The term “users” should, therefore, be used when the crowdsourced activity is not the main focus of engagement, but comes as a side effect of another activity – for example, when using a web browsing application which collects measurements in the background, which is a passive, automated measurement.
“Workers” are involved when the crowdsourced activity is the main driver of engagement, for example, when the worker is paid to perform specific tasks and is performing an active, participant-initiated measurement. Note that in some cases, workers can also be incentivized to provide passive measurement data (e.g. with applications collecting data in the background if not actively used).
In general, workers are paid on the basis of clear guidelines for their specific crowdsourcing activity, whereas users provide their contribution on the basis of a more ambiguous, indirect engagement, such as via the utilization of a particular service provided by the beneficiary of the crowdsourcing results, or a third-party crowd provider. Regardless of the participants’ level of engagement, the data resulting from the crowdsourcing measurement action is reported back to the initiator.
The initiator of the crowdsourcing measurement action often has to design a crowdsourcing measurement campaign, recruit the participants (selectively or openly), provide them with the necessary means (e.g. infrastructure and/or software) to run their action, provide the required (backend) infrastructure and software tools to the participants to run the action, collect, process and analyse the information, and possibly publish the results.

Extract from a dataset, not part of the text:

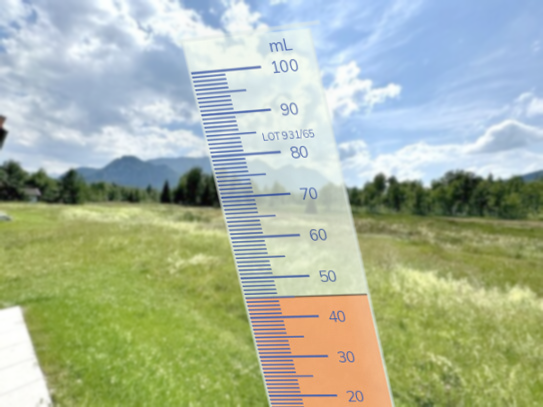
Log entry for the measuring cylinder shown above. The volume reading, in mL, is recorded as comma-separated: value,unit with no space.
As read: 45,mL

2.4 Dimensions of Crowdsourced Network Measurements
In light of the previous section, there are multiple dimensions to consider for crowdsourcing in the context of network measurements. A preliminary list of dimensions includes:
- Level of subjectivity (subjective vs. objective measurements) in the crowd data
- Level of engagement of the participant (participant-initiated or background) or their cognitive effort, and awareness (consciousness) of the measurement level of traffic generation (active vs. passive)
- Type and level of incentives (attractiveness/appeal, paid or unpaid)
Besides these key dimensions, there are other features which are relevant in characterizing a crowdsourced network measurement activity. These include scale, cost, and value; the type of data collected; the goal or the intention, i.e. the intention of the user (based on incentives) versus the intention of the crowdsourcing initiator of the resulting output.
In Figure 1, we have illustrated some dimensions of network measurements based on crowdsourcing. Only the subjectivity, engagement and incentives dimension are displayed, on an arbitrary scale. The objective of this figure is to show that an initiator has a wide range of combinations for crowdsourcing action. The success of a measurement action with regard to an objective (number of participants, relevance of the results, etc.) is multifactorial. As an example, action 1 may indicate QoE measurements from a limited number of participants and action 2 visualizes the dimensions for network measurements by involving a large number of participants.
The attendees of the Würzburg seminar on “Crowdsourced Network and QoE Measurements” have produced a white paper, which defines terms in the context of crowdsourcing for network and QoE measurements, lists of relevant use cases from the perspective of different stakeholders, and discusses the challenges associated with designing crowdsourcing campaigns, analyzing, and interpreting the data. The goal of the white paper is to provide definitions to be commonly accepted by the community and to summarize the most important use-cases and challenges from industrial and academic perspectives.
 White Paper on Crowdsourced Network and QoE Measurements – Definitions, Use Cases and Challenges (2020). Tobias Hoßfeld and Stefan Wunderer, eds., Würzburg, Germany, March 2020. doi: 10.25972/OPUS-20232.